Description of the task
Looking at the listing below, retype exactly the lines starting at the one containing "患者さんの症状により診察の順番が前後したり、お待た" and ending at the one containing "当直看護師に電話をおつなぎしますので、病状などをお", both included, and nothing else.

Dataset content
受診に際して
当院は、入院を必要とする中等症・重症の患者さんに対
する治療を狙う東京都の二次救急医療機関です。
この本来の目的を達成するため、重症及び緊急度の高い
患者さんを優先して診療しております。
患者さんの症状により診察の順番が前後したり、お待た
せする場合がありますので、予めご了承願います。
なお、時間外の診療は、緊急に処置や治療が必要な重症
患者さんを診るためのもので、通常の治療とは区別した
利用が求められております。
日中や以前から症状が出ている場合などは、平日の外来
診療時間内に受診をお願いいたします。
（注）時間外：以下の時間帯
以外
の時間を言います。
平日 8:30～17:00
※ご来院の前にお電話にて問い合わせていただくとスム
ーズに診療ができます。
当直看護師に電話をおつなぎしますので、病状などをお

==

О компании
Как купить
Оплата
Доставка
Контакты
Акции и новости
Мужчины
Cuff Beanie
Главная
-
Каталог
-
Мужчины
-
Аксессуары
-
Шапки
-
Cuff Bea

Answer to this problem
患者さんの症状により診察の順番が前後したり、お待た
せする場合がありますので、予めご了承願います。
なお、時間外の診療は、緊急に処置や治療が必要な重症
患者さんを診るためのもので、通常の治療とは区別した
利用が求められております。
日中や以前から症状が出ている場合などは、平日の外来
診療時間内に受診をお願いいたします。
（注）時間外：以下の時間帯
以外
の時間を言います。
平日 8:30～17:00
※ご来院の前にお電話にて問い合わせていただくとスム
ーズに診療ができます。
当直看護師に電話をおつなぎしますので、病状などをお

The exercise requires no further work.